/---
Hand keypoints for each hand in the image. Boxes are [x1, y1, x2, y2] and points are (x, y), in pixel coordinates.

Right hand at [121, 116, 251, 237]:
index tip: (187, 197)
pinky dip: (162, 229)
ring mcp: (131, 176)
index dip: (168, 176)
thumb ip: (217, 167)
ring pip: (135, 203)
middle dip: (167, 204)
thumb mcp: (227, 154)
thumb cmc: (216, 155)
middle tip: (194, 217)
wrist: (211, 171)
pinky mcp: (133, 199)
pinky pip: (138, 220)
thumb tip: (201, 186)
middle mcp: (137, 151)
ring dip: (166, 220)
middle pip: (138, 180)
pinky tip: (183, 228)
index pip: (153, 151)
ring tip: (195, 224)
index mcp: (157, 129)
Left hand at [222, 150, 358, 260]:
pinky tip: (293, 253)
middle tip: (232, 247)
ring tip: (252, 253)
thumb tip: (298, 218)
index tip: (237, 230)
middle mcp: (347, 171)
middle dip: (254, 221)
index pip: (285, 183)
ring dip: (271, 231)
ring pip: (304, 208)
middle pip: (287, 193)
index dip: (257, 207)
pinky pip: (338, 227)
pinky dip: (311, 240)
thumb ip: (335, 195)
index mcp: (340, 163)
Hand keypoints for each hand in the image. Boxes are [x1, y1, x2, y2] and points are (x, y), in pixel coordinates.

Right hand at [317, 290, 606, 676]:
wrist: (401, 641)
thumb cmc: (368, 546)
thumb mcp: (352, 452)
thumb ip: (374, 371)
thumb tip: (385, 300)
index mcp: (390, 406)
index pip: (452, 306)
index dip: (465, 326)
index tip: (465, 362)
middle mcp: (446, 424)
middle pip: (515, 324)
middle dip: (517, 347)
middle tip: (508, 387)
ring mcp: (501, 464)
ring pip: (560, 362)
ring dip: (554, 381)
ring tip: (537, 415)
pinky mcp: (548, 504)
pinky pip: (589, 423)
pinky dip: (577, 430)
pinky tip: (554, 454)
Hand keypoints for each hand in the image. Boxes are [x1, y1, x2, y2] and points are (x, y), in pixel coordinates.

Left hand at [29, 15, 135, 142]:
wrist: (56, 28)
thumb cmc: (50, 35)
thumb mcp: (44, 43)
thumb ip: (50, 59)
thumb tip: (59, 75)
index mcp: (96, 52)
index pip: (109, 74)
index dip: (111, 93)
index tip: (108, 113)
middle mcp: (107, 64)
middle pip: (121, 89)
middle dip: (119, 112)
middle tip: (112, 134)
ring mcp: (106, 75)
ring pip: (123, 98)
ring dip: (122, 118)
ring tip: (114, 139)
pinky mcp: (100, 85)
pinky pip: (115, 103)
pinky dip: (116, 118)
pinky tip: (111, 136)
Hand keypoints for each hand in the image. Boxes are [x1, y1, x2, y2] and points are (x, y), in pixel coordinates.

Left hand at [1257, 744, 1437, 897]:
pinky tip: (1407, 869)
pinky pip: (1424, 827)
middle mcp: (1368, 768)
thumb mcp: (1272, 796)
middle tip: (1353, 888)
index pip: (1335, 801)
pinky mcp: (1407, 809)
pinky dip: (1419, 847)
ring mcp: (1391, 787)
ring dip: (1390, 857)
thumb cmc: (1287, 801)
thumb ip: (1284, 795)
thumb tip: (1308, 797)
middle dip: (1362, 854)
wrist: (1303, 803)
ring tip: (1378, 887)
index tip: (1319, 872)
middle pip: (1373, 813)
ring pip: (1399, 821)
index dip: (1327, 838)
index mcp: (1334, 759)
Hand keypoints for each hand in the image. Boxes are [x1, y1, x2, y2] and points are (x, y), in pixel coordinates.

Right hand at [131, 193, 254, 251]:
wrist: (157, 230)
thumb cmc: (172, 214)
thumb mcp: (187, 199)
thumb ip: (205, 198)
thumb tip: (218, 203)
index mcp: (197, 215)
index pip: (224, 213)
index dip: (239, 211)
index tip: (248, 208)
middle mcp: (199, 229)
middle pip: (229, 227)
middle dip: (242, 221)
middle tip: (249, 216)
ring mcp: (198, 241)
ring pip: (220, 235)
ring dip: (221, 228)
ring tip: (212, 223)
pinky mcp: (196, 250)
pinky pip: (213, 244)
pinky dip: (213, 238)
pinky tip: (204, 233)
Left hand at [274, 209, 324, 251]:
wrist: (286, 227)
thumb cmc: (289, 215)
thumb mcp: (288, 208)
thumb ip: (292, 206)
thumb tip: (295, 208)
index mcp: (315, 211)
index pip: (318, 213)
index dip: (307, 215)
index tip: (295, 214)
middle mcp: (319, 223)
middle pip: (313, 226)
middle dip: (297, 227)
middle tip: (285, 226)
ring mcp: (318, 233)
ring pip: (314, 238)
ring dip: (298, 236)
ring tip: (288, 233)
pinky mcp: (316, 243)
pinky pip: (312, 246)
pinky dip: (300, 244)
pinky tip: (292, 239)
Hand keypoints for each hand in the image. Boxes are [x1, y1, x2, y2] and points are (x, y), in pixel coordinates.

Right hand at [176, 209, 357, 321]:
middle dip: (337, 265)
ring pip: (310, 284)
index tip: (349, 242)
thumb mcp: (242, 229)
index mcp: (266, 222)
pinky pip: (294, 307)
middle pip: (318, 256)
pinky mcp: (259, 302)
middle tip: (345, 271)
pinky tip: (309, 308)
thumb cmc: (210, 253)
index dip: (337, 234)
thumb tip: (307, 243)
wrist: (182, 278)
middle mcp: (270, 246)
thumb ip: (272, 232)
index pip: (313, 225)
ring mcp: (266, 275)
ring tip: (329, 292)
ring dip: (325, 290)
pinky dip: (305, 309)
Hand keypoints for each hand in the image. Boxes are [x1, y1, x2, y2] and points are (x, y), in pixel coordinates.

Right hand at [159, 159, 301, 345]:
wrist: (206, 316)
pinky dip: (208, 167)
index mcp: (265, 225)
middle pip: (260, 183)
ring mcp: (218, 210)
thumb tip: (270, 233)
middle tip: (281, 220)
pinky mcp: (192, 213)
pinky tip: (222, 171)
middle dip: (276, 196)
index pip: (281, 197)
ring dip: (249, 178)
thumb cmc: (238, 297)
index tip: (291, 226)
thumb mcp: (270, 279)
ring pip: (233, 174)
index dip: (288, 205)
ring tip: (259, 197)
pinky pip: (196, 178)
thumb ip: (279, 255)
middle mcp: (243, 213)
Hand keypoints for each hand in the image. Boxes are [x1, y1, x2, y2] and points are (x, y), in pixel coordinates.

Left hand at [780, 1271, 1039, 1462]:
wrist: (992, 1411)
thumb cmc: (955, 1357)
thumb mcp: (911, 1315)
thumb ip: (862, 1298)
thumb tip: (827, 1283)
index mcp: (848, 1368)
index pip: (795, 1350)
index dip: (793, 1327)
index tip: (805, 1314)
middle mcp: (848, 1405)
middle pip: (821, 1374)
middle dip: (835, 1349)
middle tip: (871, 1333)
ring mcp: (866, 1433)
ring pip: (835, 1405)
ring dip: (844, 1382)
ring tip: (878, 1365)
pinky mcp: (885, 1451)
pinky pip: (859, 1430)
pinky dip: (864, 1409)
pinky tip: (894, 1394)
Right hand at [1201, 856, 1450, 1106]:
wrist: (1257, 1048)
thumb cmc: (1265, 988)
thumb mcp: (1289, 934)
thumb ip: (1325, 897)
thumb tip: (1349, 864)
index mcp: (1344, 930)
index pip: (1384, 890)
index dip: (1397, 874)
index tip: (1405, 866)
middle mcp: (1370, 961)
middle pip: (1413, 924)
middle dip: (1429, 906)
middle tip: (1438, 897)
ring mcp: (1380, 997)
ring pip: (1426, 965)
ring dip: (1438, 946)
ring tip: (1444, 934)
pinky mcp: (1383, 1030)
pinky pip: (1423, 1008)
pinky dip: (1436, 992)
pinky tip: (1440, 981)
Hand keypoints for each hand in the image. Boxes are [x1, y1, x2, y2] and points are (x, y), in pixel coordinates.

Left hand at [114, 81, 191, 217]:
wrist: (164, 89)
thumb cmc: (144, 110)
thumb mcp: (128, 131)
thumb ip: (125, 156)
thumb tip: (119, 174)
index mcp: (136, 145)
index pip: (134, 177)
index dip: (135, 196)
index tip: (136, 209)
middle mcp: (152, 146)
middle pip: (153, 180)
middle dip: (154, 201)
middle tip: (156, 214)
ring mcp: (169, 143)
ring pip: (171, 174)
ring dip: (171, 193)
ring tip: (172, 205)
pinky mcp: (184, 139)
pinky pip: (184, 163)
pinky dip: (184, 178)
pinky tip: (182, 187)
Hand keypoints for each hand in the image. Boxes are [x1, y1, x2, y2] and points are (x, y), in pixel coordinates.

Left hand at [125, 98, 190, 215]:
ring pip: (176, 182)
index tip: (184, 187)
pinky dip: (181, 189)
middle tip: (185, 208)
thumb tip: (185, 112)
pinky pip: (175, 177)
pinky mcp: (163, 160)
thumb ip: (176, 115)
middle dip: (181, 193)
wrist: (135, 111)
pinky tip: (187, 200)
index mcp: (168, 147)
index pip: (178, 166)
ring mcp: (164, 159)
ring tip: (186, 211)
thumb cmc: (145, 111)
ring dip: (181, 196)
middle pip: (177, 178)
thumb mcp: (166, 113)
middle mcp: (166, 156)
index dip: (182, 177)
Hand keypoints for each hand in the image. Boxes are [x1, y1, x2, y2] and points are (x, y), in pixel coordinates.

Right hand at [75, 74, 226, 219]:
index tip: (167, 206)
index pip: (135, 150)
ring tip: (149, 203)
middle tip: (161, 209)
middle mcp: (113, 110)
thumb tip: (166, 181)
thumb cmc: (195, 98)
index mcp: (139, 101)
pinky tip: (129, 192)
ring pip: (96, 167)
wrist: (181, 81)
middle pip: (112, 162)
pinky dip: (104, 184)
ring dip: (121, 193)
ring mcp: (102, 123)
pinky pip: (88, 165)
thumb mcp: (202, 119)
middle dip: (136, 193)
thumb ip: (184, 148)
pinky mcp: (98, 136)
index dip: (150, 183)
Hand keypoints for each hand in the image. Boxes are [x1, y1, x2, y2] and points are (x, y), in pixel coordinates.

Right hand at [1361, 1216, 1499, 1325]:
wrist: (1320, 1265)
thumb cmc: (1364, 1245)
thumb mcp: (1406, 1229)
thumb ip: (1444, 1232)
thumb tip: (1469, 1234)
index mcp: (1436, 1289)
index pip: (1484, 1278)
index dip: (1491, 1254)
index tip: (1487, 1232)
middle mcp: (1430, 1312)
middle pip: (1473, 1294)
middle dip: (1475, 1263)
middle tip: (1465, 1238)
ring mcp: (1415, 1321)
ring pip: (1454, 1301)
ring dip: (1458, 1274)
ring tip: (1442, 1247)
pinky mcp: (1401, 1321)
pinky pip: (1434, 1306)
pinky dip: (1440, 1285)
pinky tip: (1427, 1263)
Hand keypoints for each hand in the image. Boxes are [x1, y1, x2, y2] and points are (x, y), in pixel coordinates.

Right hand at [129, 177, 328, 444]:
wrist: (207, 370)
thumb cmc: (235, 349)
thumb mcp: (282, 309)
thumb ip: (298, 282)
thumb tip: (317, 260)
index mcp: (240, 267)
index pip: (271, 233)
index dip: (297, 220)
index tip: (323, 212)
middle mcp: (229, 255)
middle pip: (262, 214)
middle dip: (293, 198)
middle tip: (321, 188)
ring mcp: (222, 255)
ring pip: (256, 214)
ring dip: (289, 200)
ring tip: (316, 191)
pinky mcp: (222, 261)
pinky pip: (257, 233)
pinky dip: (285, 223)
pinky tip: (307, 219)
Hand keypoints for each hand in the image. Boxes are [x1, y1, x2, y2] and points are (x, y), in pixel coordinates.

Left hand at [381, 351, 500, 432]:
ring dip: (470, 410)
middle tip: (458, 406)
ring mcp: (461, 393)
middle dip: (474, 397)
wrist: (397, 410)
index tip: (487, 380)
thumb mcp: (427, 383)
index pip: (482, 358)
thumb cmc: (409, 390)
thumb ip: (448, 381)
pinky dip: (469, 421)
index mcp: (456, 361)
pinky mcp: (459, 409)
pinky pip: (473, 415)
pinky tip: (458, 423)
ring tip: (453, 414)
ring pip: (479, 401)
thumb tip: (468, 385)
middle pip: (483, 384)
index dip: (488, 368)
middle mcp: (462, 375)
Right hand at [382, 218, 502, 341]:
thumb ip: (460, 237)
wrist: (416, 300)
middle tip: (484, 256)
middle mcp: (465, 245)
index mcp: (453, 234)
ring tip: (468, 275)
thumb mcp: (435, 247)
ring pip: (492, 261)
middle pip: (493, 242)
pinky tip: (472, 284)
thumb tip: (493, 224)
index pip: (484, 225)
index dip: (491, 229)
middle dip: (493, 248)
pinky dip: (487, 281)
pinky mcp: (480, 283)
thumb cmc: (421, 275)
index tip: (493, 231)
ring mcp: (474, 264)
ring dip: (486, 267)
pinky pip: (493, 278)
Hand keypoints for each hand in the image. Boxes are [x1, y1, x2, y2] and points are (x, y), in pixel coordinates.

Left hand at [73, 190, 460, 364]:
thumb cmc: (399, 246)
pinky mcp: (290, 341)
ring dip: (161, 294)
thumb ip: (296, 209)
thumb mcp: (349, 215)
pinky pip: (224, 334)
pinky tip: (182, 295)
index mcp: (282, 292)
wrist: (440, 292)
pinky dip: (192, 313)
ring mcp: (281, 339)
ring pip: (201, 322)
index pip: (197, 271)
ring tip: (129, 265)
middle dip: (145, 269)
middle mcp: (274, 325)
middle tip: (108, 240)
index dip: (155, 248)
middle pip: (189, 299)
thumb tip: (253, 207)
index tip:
\---
**ASSIGNED TASK**
Send back an exact copy of only the lines from the line with "index mcp: (157, 129)" up to and including the line with "index mcp: (340, 163)" in the data above.

**EXPECTED OUTPUT**
index mcp: (157, 129)
Left hand at [222, 150, 358, 260]:
pinky tip: (293, 253)
middle tip: (232, 247)
ring tip: (252, 253)
thumb tip: (298, 218)
index tip: (237, 230)
middle mcp: (347, 171)
middle dip: (254, 221)
index pip: (285, 183)
ring dip: (271, 231)
ring pip: (304, 208)
middle pip: (287, 193)
index dip: (257, 207)
pinky pip: (338, 227)
pinky dip: (311, 240)
thumb ip: (335, 195)
index mcp: (340, 163)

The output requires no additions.